Der Gerichtshof hat von Neurath in allen 4 Punkten für schuldig befunden.

Fritzsche

Fritzsche ist angeklagt nach Punkt 1, 3 und 4. Er war hauptsächlich bekannt als Rundfunkkommentator, der einmal in der Woche die Tagesereignisse in seinem eigenen Programm »Hans Fritzsche spricht« erörterte. Er begann im September 1932, Rundfunkansprachen zu halten; im gleichen Jahre wurde er der Leiter des Drahtlosen Nachrichtendienstes, einer Einrichtung der Reichsregierung. Als die Nationalsozialisten am 1. Mai 1933 diese Einrichtung ihrem Reichsministerium für Volksaufklärung und Propaganda einverleibten, trat Fritzsche in die Nazi-Partei und in das Ministerium ein. Im Dezember 1933 wurde er Leiter der innerdeutschen Presseabteilung des Ministeriums; im Oktober 1942 wurde er zum Ministerialdirektor befördert. Nachdem er für kurze Zeit an der Ostfront in einer Propagandakompanie Dienst getan hatte, wurde er im November 1942 Leiter der Rundfunkabteilung des Propagandaministeriums und Generalbevollmächtigter für die politische Organisation des Großdeutschen Rundfunks.

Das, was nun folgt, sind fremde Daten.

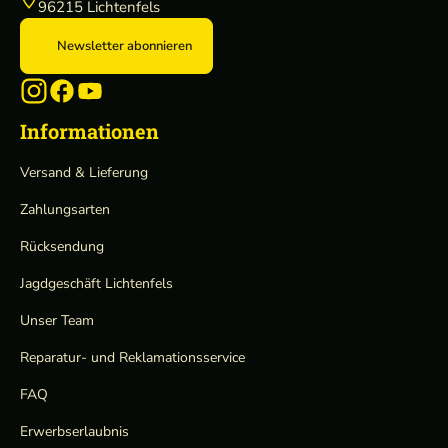
96215 Lichtenfels
Newsletter abonnieren
Informationen
Versand & Lieferung
Zahlungsarten
Rücksendung
Jagdgeschäft Lichtenfels
Unser Team
Reparatur- und Reklamationsservice
FAQ
Erwerbserlaubnis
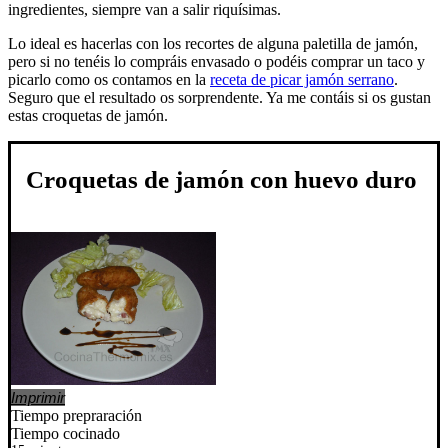
ingredientes, siempre van a salir riquísimas.
Lo ideal es hacerlas con los recortes de alguna paletilla de jamón,
pero si no tenéis lo compráis envasado o podéis comprar un taco y
picarlo como os contamos en la
receta de picar jamón serrano
.
Seguro que el resultado os sorprendente. Ya me contáis si os gustan
estas croquetas de jamón.
Croquetas de jamón con huevo duro
Imprimir
Tiempo prepraración
Tiempo cocinado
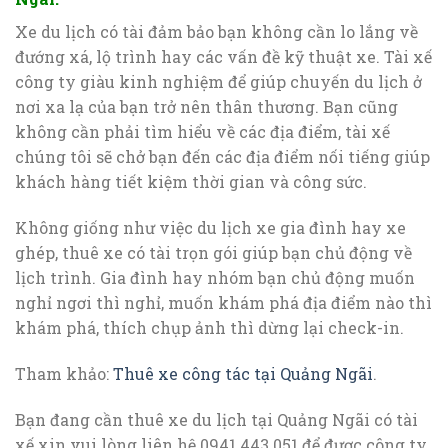
Xe du lịch có tài đảm bảo bạn không cần lo lắng về
đướng xá, lộ trình hay các vấn đề kỹ thuật xe. Tài xế
công ty giàu kinh nghiệm để giúp chuyến du lịch ở
nơi xa lạ của bạn trở nên thân thương. Bạn cũng
không cần phải tìm hiểu về các địa điểm, tài xế
chúng tôi sẽ chở bạn đến các địa điểm nối tiếng giúp
khách hàng tiết kiệm thời gian và công sức.
Không giống như việc du lịch xe gia đình hay xe
ghép, thuê xe có tài trọn gói giúp bạn chủ động về
lịch trình. Gia đình hay nhóm bạn chủ động muốn
nghỉ ngơi thì nghỉ, muốn khám phá địa điểm nào thì
khám phá, thích chụp ảnh thì dừng lại check-in.
Tham khảo:
Thuê xe công tác tại Quảng Ngãi
.
Bạn đang cần thuê xe du lịch tại Quảng Ngãi có tài
xế xin vui lòng liên hệ 0941.443.051 để được công ty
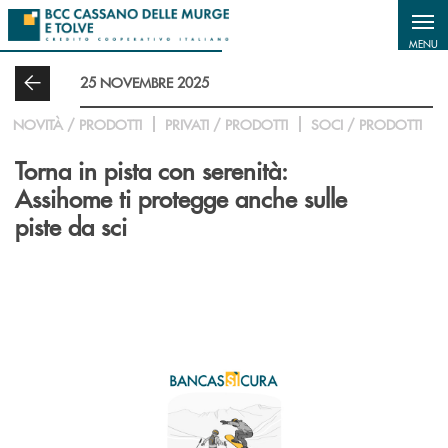
Salta al contenuto principale
MENU
25 NOVEMBRE 2025
NOVITÀ / PRODOTTI
PRIVATI / PRODOTTI
SOCI / PRODOTTI
Torna in pista con serenità:
Assihome ti protegge anche sulle
piste da sci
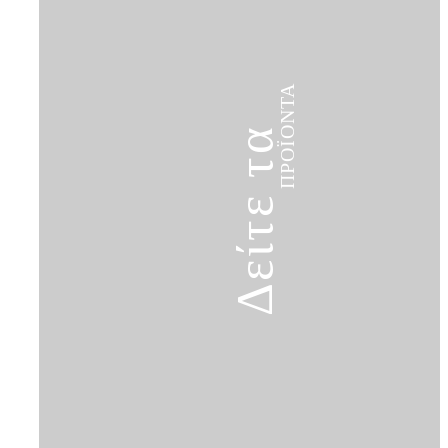
ΠΡΟΪΌΝΤΑ
Δείτε τα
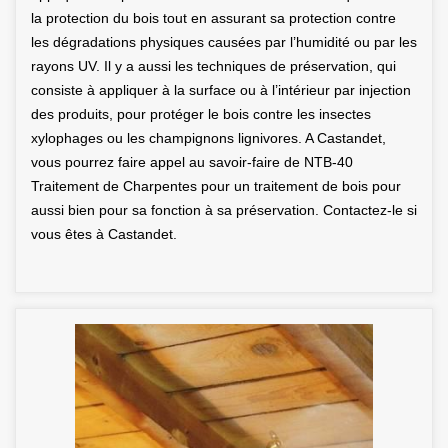
la protection du bois tout en assurant sa protection contre
les dégradations physiques causées par l’humidité ou par les
rayons UV. Il y a aussi les techniques de préservation, qui
consiste à appliquer à la surface ou à l’intérieur par injection
des produits, pour protéger le bois contre les insectes
xylophages ou les champignons lignivores. A Castandet,
vous pourrez faire appel au savoir-faire de NTB-40
Traitement de Charpentes pour un traitement de bois pour
aussi bien pour sa fonction à sa préservation. Contactez-le si
vous êtes à Castandet.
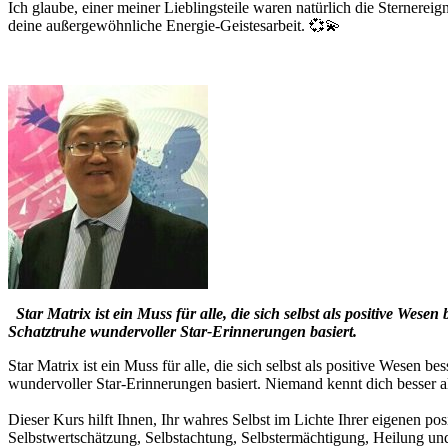
Ich glaube, einer meiner Lieblingsteile waren natürlich die Sternereig
deine außergewöhnliche Energie-Geistesarbeit. 💞💫
Star Matrix ist ein Muss für alle, die sich selbst als positive We
Schatztruhe wundervoller Star-Erinnerungen basiert.
Star Matrix ist ein Muss für alle, die sich selbst als positive Wesen 
wundervoller Star-Erinnerungen basiert. Niemand kennt dich besser al
Dieser Kurs hilft Ihnen, Ihr wahres Selbst im Lichte Ihrer eigenen p
Selbstwertschätzung, Selbstachtung, Selbstermächtigung, Heilung und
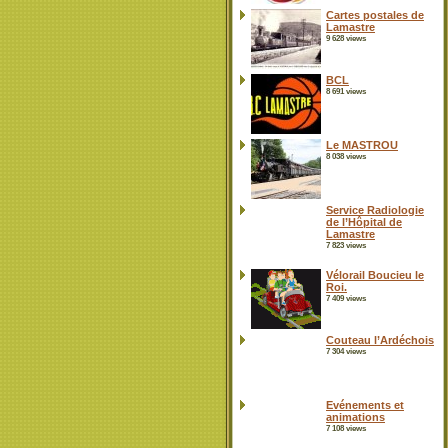
Cartes postales de
Lamastre
9 628 views
BCL
8 691 views
Le MASTROU
8 038 views
Service Radiologie
de l’Hôpital de
Lamastre
7 823 views
Vélorail Boucieu le
Roi.
7 409 views
Couteau l’Ardéchois
7 304 views
Evénements et
animations
7 108 views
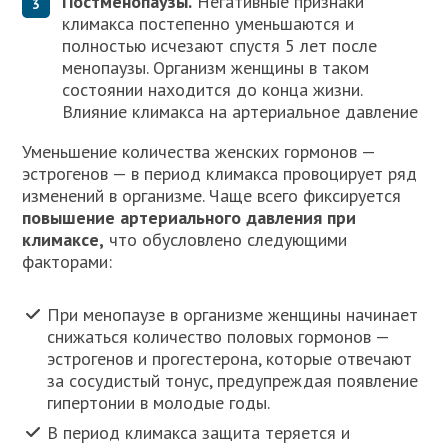
Постменопаузы.
Негативные признаки
климакса постепенно уменьшаются и
полностью исчезают спустя 5 лет после
менопаузы. Организм женщины в таком
состоянии находится до конца жизни.
Влияние климакса на артериальное давление
Уменьшение количества женских гормонов —
эстрогенов — в период климакса провоцирует ряд
изменений в организме. Чаще всего фиксируется
повышение артериального давления при
климаксе,
что обусловлено следующими
факторами:
При менопаузе в организме женщины начинает
снижаться количество половых гормонов —
эстрогенов и прогестерона, которые отвечают
за сосудистый тонус, предупреждая появление
гипертонии в молодые годы.
В период климакса защита теряется и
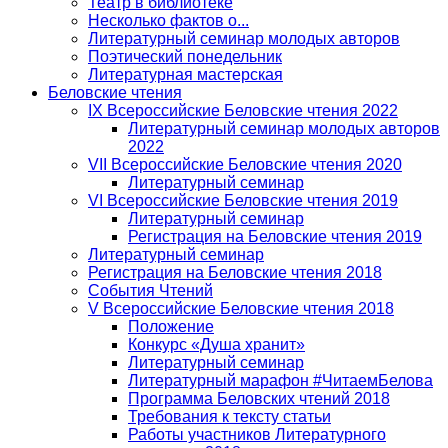
Театр в библиотеке
Несколько фактов о...
Литературный семинар молодых авторов
Поэтический понедельник
Литературная мастерская
Беловские чтения
IX Всероссийские Беловские чтения 2022
Литературный семинар молодых авторов
2022
VII Всероссийские Беловские чтения 2020
Литературный семинар
VI Всероссийские Беловские чтения 2019
Литературный семинар
Регистрация на Беловские чтения 2019
Литературный семинар
Регистрация на Беловские чтения 2018
События Чтений
V Всероссийские Беловские чтения 2018
Положение
Конкурс «Душа хранит»
Литературный семинар
Литературный марафон #ЧитаемБелова
Программа Беловских чтений 2018
Требования к тексту статьи
Работы участников Литературного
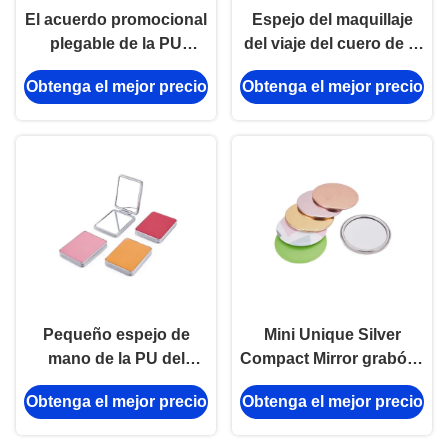
El acuerdo promocional
Espejo del maquillaje
plegable de la PU
del viaje del cuero de la
duplica el espejo del
PU del espejo de Mini
Obtenga el mejor precio
Obtenga el mejor precio
maquillaje del bolsillo
Pantone Metal Cosmetic
del sellado de oro
Pocket
Pequeño espejo de
Mini Unique Silver
mano de la PU del
Compact Mirror grabó el
bolsillo del espejo 11m
metal Logo Single Sides
Obtenga el mejor precio
Obtenga el mejor precio
m del rectángulo
de Debossing
cosmético plegable de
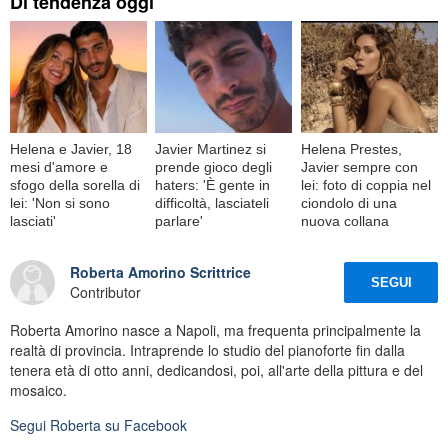
Di tendenza oggi
Helena e Javier, 18
Javier Martinez si
Helena Prestes,
mesi d'amore e
prende gioco degli
Javier sempre con
sfogo della sorella di
haters: 'È gente in
lei: foto di coppia nel
lei: 'Non si sono
difficoltà, lasciateli
ciondolo di una
lasciati'
parlare'
nuova collana
Roberta Amorino Scrittrice
SEGUI
Contributor
Roberta Amorino nasce a Napoli, ma frequenta principalmente la
realtà di provincia. Intraprende lo studio del pianoforte fin dalla
tenera età di otto anni, dedicandosi, poi, all'arte della pittura e del
mosaico.
Segui
Roberta
su Facebook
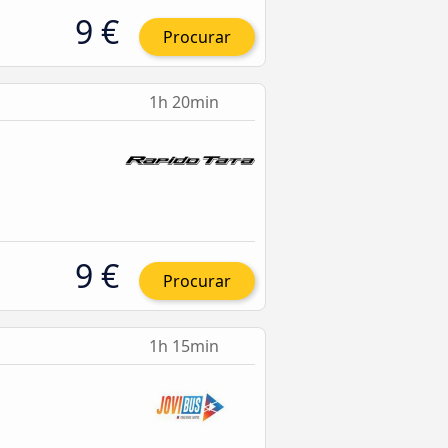
9 €
Procurar
1h 20min
9 €
Procurar
1h 15min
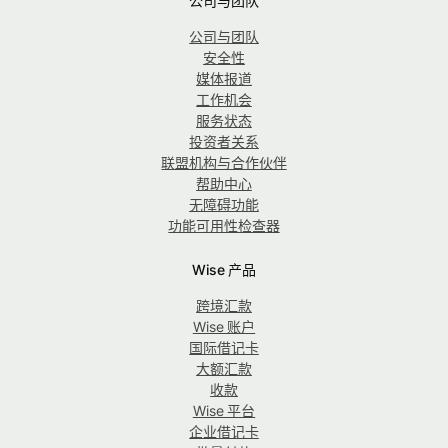
公司与团队
公司与团队
安全性
媒体报道
工作机会
服务状态
投资者关系
联盟机构与合作伙伴
帮助中心
无障碍功能
功能可用性检查器
Wise 产品
跨境汇款
Wise 账户
国际借记卡
大额汇款
收款
Wise 平台
企业借记卡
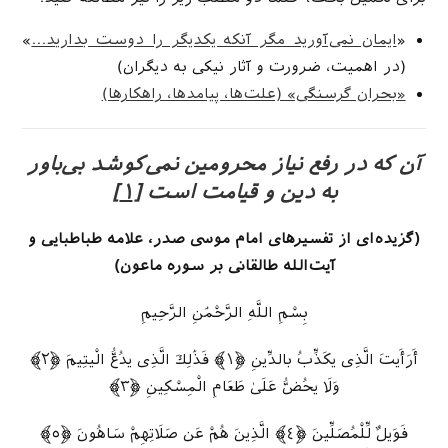
«
ایمان نمی‌آورید مگر آنکه یکدیگر را دوست بدارید…
»
(در اهمیت، ضرورت و آثار نیکی به دیگران)
«بحران گرسنگی» (علت‌ها، پیامدها، راهکارها)
آن که در رفع نیاز محرومین نمی‌کوشد بی‌باور
به دین و قیامت است
[۱]
(گزیده‌ای از تفسیرهای امام موسی صدر، علامه طباطبایی و
آیت‌الله طالقانی بر سوره ماعون)
بِسْمِ اللَّهِ الرَّحْمَٰنِ الرَّحِیمِ
أَرَأَیتَ الَّذِی یكَذِّبُ بالدِّینِ ﴿١﴾ فَذَٰلِكَ الَّذِی یدُعُّ الْیتِیمَ ﴿٢﴾
وَلَا یحُضُّ عَلَىٰ طَعَامِ الْمِسْكِینِ ﴿٣﴾
فَوَیلٌ لِّلْمُصَلِّینَ ﴿٤﴾ الَّذِینَ هُمْ عَن صَلَاتِهِمْ سَاهُونَ ﴿٥﴾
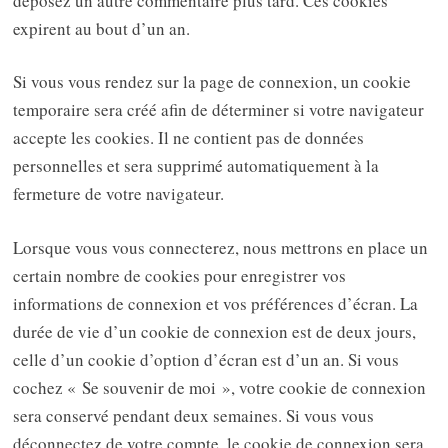
déposez un autre commentaire plus tard. Ces cookies
expirent au bout d’un an.
Si vous vous rendez sur la page de connexion, un cookie
temporaire sera créé afin de déterminer si votre navigateur
accepte les cookies. Il ne contient pas de données
personnelles et sera supprimé automatiquement à la
fermeture de votre navigateur.
Lorsque vous vous connecterez, nous mettrons en place un
certain nombre de cookies pour enregistrer vos
informations de connexion et vos préférences d’écran. La
durée de vie d’un cookie de connexion est de deux jours,
celle d’un cookie d’option d’écran est d’un an. Si vous
cochez « Se souvenir de moi », votre cookie de connexion
sera conservé pendant deux semaines. Si vous vous
déconnectez de votre compte, le cookie de connexion sera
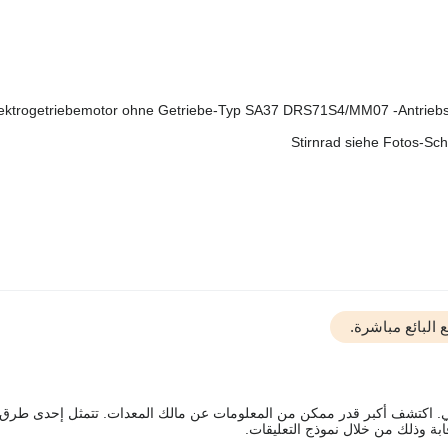
ektrogetriebemotor ohne Getriebe-Typ SA37 DRS71S4/MM07 -Antrieb
Stirnrad siehe Fotos-S
البائع مباشرة.
يقي. اكتشف أكبر قدر ممكن من المعلومات عن مالك المعدات. تتمثل إحدى طرق
ة وذلك من خلال نموذج التعليقات.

Verbrechen gegen den Frieden.

Als Leiter der innerdeutschen Presseabteilung beaufsichtigte Fritzsche die deutsche Presse, die aus 2 300 Tageszeitungen bestand. Im Verfolg dieser Aufgabe hielt er tägliche Pressekonferenzen, um diesen Zeitungen die Anweisungen des Propagandaministeriums mitzuteilen. Er unterstand jedoch dem Reichspressechef Dietrich, der wiederum Goebbels unterstand. Dietrich erhielt die Anweisung für die Presse von Goebbels und anderen Reichsministern, und stellte sie zu Anordnungen zusammen, die er dann Fritzsche zur Weitergabe an die Presse aushändigte.

Von Zeit zu Zeit wiesen diese »Tagesparolen des Reichspressechefs«, wie jene Abweisungen genannt wurden, die Presse an, dem Volk gewisse Themen vorzutragen, wie z.B. das Führerprinzip, die Judenfrage, das Problem des Lebensraums und andere Nazi-Standard-Ideen. Vor jeder größeren Angriffsoperation wurde ein heftiger Propagandafeldzug durchgeführt. Während Fritzsche der Leiter der innerdeutschen Presseabteilung war, erteilte er der Presse Anweisungen, wie die Aktionen oder Kriege gegen Böhmen und Mähren, Polen, Jugoslawien und die Sowjetunion behandelt werden sollten. Fritzsche hatte die Formulierung dieser Propaganda-Maßnahmen nicht zu bestimmen. Er war lediglich der Uebermittler der Anweisungen, die Dietrich ihm für die Presse gab. Im Februar 1939 und vor der Eingliederung Böhmens und Mährens z.B. erhielt er von Dietrich den Befehl, die Aufmerksamkeit der Presse auf die slowakischen Unabhängigkeitsbemühungen und die anti-deutschen Anschauungen und Maßnahmen der damaligen Prager Regierung zu lenken. Dieser an Dietrich ergangene Befehl kam vom Auswärtigen Amt.

Die Rundfunkabteilung, deren Leiter Fritzsche im November 1942 wurde, war eine der 12 Abteilungen des Propagandaministeriums. Anfänglich beeinflußten Dietrich und andere Abteilungschefs die Politik, die der Rundfunk zu befolgen hatte. Gegen Kriegsende jedoch wurde Fritzsche allein maßgebend für Radioangelegenheiten und gab täglich Parolen an alle Reichspropagandastellen aus, die im Einklang mit den allgemeinen politischen Richtlinien des Nazi-Regimes standen, und die den Weisungen der Radiopolitischen Abteilung des Auswärtigen Amtes und der Ueberwachung durch Goebbels unterlagen.

Mit anderen Beamten des Propagandaministeriums nahm Fritzsche an den täglichen Stabsbesprechungen bei Goebbels teil. Dort erhielten sie ihre täglichen Instruktionen über die tägliche Nachrichten- und Propagandalinie. Nach 1943 hielt Fritzsche gelegentlich diese Besprechungen selbst ab, aber nur, wenn Goebbels und seine Staatssekretäre abwesend waren. Und auch dann war seine einzige Aufgabe, die Goebelsschen Anweisungen, die ihm fernmündlich zugegangen waren, weiter zu geben.

Dies ist in Kürze über die Stellung Fritzsches und seinen Einfluß im Dritten Reich zu sagen. Nie galt er als wichtig genug, um zu den Planungsbesprechungen zugezogen zu werden, die zu Angriffskriegen führten: seine eigene unwidersprochen gebliebene Aussage behauptet, daß er niemals selbst mit Hitler gesprochen habe. Auch liegt kein Material vor, das zeigt, daß er über die auf diesen Sitzungen getroffenen Entscheidungen unterrichtet war. Man kann nicht sagen, daß seine Tätigkeit unter die in diesem Urteil gegebene Definition eines gemeinsamen Planes zur Führung von Angriffskriegen fiele.